Minister of Electrical and Water Resources
- In office October 2000 – March 2003
- Prime Minister: Rafik Hariri

Minister of Electrical and Water Resources
- In office 16 May 1992 – 30 October 1992
- Prime Minister: Rashid Al Solh

Minister of Housing and Cooperatives
- In office 24 December 1990 – 10 May 1992
- Prime Minister: Omar Karami

Personal details
- Born: Muhammad Abdel Hamid Baydoun 5 February 1952 Bachoura, Beirut, Lebanon
- Died: 17 May 2022 (aged 70)
- Party: Amal Movement (formerly) 14 March coalition
- Education: Lebanese University Claude Bernard University

= Muhammad Baydoun =

Lebanese politician (1952–2022)

Muhammad Abdel Hamid Baydoun (محمد عبد الحميد بيضون; 5 February 1952 – 17 May 2022) was a moderate Lebanese politician and served as a member of the Lebanese parliament from 1992 until 2005. He also served as minister of power and energy as recently as 2005. He participated in many rallies organized by the 14 March coalition.

==Early life and education==
Baydoun was born into a Shiite family in Bachoura, Beirut, on 5 February 1952. His family were originally from Bint Jbeil in South Lebanon. Baydoun held a bachelor of science degree in mathematics from Lebanese University and a PhD in mathematics from Claude Bernard University in Lyon, France.

==Career==
Baydoun worked as mathematics professor at Lebanese University from 1976 to 1988. In 1980, he became a senior official of the Amal Movement.

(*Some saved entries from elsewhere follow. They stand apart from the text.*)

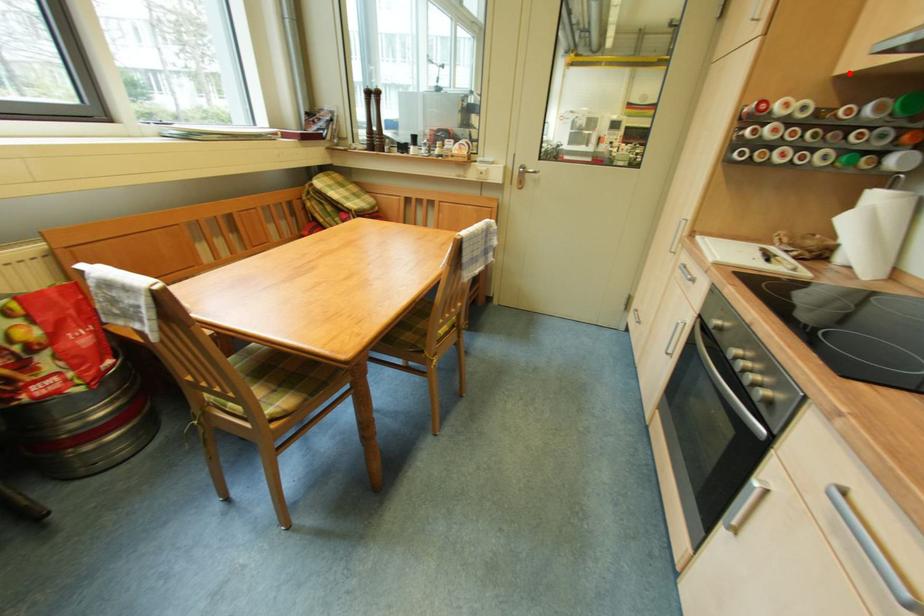
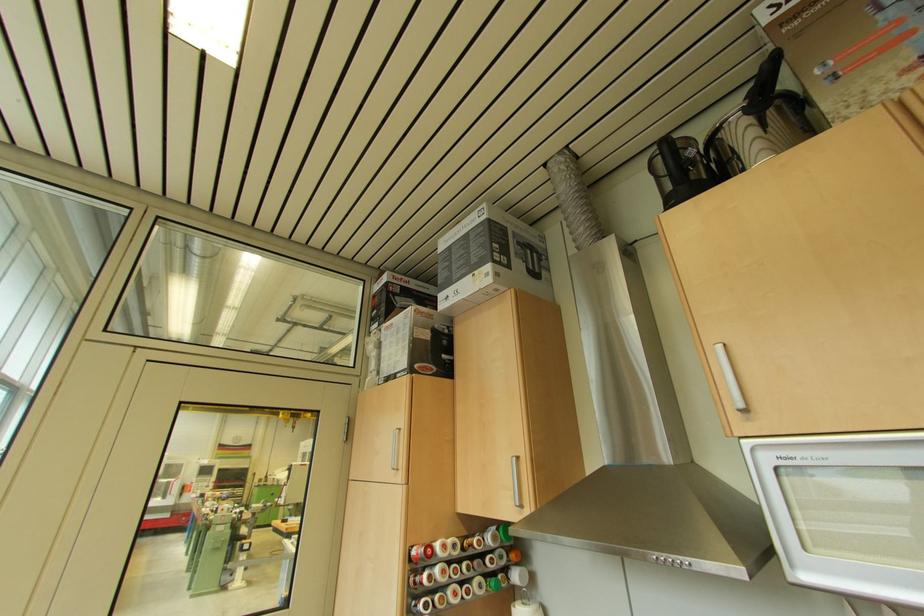
In the second image, find the point that corresponds to the highlighted location in the first image.

(468, 513)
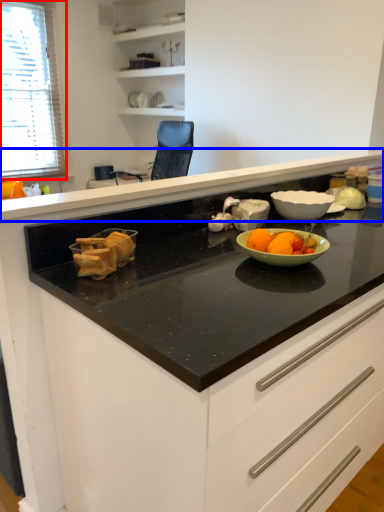
Question: Among these objects, which one is nearest to the camera, window (highlighted by a red box) or countertop (highlighted by a blue box)?

Choices:
 (A) window
 (B) countertop

Answer: (B)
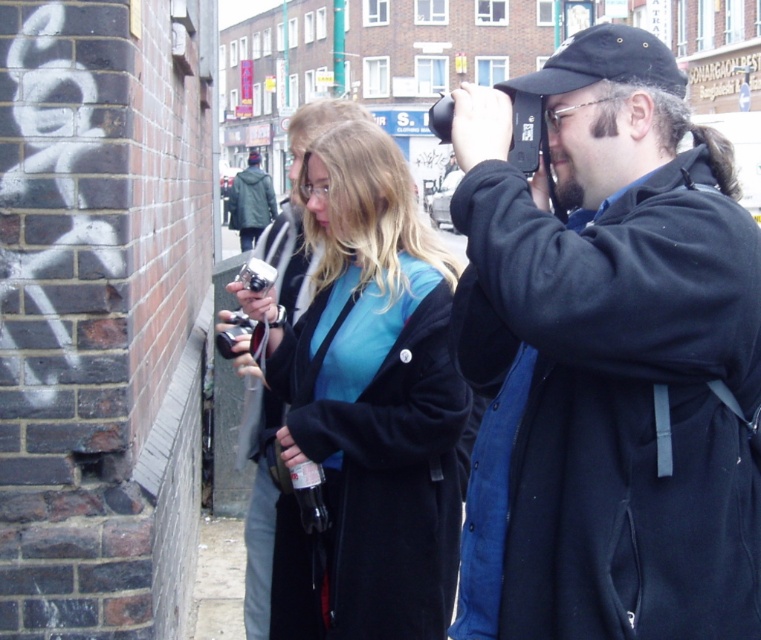
You are a photographer trying to position yourself between the matte black jacket at center and the green matte jacket at center. Which direction should you move to be between them?

To be between the matte black jacket at center and the green matte jacket at center, you should move to the left side of the matte black jacket at center since it is positioned on the right side of the green matte jacket at center.

You are a photographer standing at the edge of the scene. You want to move from the matte black jacket at center to the blue matte jacket at center to adjust their position. Can you walk directly between them without stepping into the foreground or middle ground areas?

He was named a member of Amal's political bureau in 1982 and appointed president of the bureau on 14 October 1998. Baydoun is also former president of Amal's council of the south (1985-1991). In 1991, he was appointed deputy from Amal and elected in the general election in 1992 and general election in 1996 for the Shi’ite seat in Tyre, South Lebanon. He also won his seat in the general election in 2000 receiving more votes than Hezbollah candidates.

Baydoun also served as government minister in different cabinets. He was first appointed minister of housing and cooperatives in Omar Karami's government. He served in this post from 24 December 1990 to 10 May 1992. Then, he was appointed minister of electrical and water resources in Rachid Al Solh's cabinet, and was in office from 16 May 1992 to 30 October 1992. He also served in the cabinet led by Prime Minister Salim Hoss from 1998 to 2000. Baydoun was appointed minister of electrical and water resources to the cabinet led by Prime Minister Rafik Hariri in October 2000. Baydoun was expelled by Nabih Berri, head of the Amal movement, from the cabinet in March 2003.

In October 2012, Baydoun declared that he was ready to become Parliament speaker if his candidacy was backed by the March 14 Coalition.

Baydoun had also business activities and was a member of the board and of the audit committee of the İBL Bank.

===Views and influence===
At the beginning of the 2000s, Baydoun was a pro-Syrian politician, who had close ties with "old guards" in Damascus such as Hikmat Shihabi and Abdul Halim Khaddam. In June 2008, Baydoun stated that Saad Hariri was unable to organize the Sunni community or defend it and to build the institutions of state.

The Shiite community of Lebanon has been dominated by a number of feudal families. Although Baydoun was not part of these families, he was among the individuals who has influence on the Shiite community.

==Death==
Baydoun died on 17 May 2022 due to an undisclosed illness.